In this editorial MedZine highlights two interesting studies on the topic of bone disease. The first describes oral medication for patients with osteogenesis imperfecta. The second elucidates the role of NOX4 in bone metabolism.
Effective oral medication for osteogenesis imperfecta
Osteogenesis imperfecta, or brittle bone disease, is a rare genetic disease that results in fragile bones that break easily. There is no cure for osteogenesis imperfect and treatment is aimed at increasing overall bone strength to prevent fracture and maintain mobility. Children with osteogenesis imperfecta are often treated with intravenous bisphosphonates. In a publication in the Lancet, Bishop and colleagues investigate the effectiveness of oral bisphosphonates. They treated 94 patients with the oral bisphosphonate and 49 with placebo. The bisphosphonate treated group showed increased lumbar spine areal bone mineral density and less clinical fractures. In addition, the drug was well tolerated.

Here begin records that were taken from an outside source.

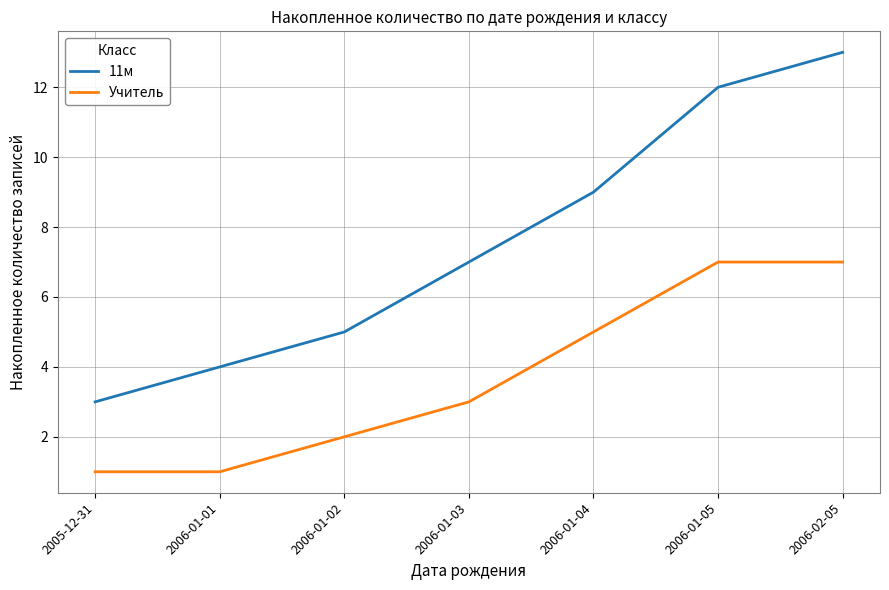

Between 2006-01-02 and 2006-02-05, which series saw the biggest shift?

11м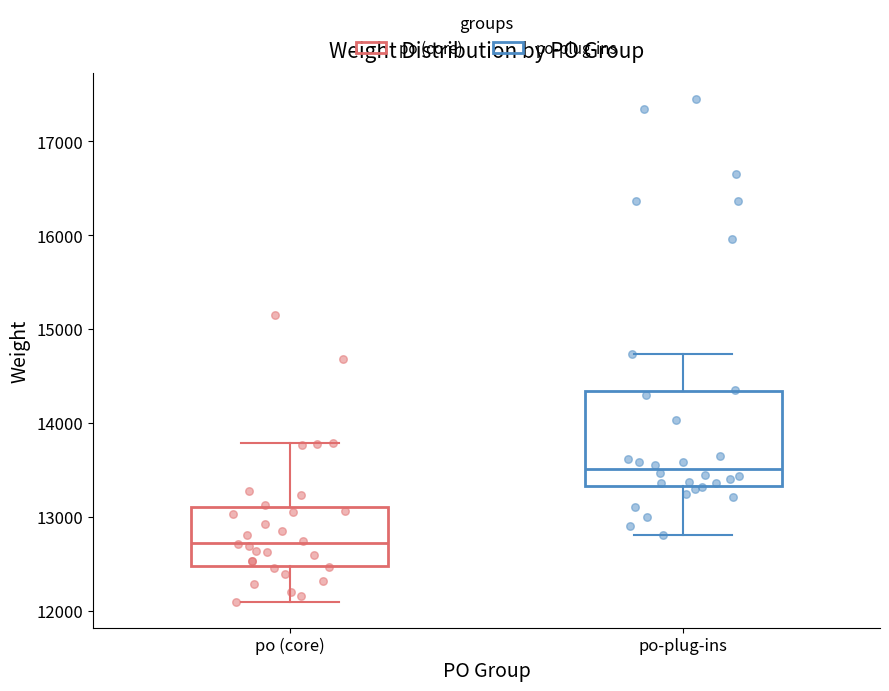

Reading left to right, transcribe this box plot: for each box, give where its median line is, the range the box spans, and where its two whiskers end, as read against the y-axis. The values are not printed on the chart, so give them approximately, as read against the axis.

po (core): median 12700, box 12500 to 13100, whiskers 12100 to 13800
po-plug-ins: median 13500, box 13300 to 14300, whiskers 12800 to 14700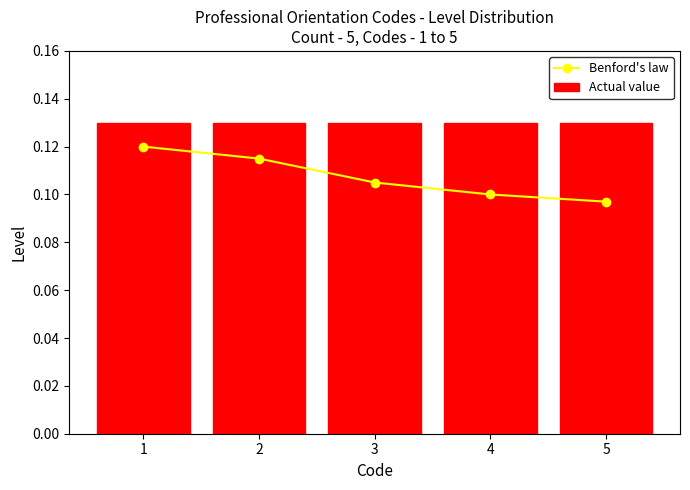

Rank the series at 4 from highest to lowest value.

Actual value, Benford's law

Therefore, the researchers conclude that oral bisphosphonate should be regarded as a treatment option for children with osteogenesis imperfecta.

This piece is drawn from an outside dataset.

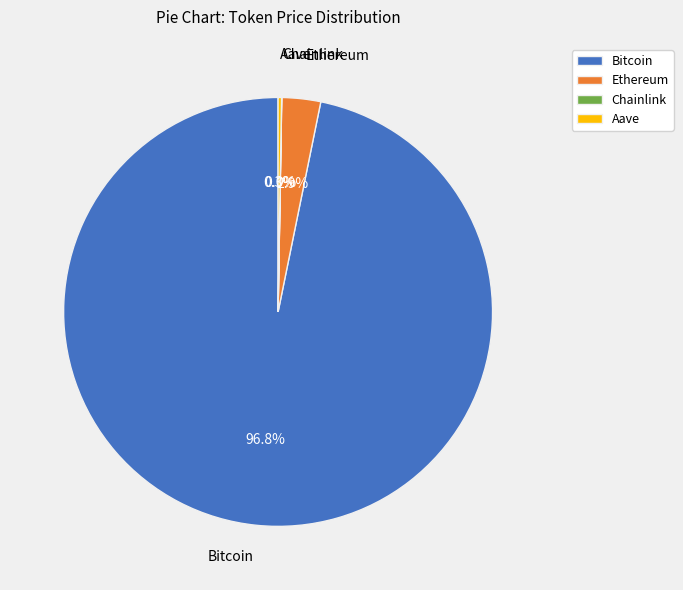

Which has a higher value, Ethereum or Bitcoin?

Bitcoin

The role of NOX4 in bone metabolismIn a publication in the Journal of Clinical Investigation, Goettsch and colleagues studied the role of NADPH oxidase 4 (NOX4) in bone homeostasis. Altered bone homeostasis is the cause of several conditions, the most abundant being osteoporosis. Nox4 knock-out mice displayed higher bone density and reduced numbers and markers of osteoclasts. Osteoclastogenesis was impaired by loss of NOX4. In a mouse model of ovariectomy–induced osteoporosis, inhibition of NOX4 diminished trabecular bone loss. In addition, the researchers found increased NOX4 expression in human bone obtained from patients with increased osteoclast activity. Thus, NOX4 is involved in bone loss and represents a potential therapeutic target for the treatment of osteoporosis according to the authors.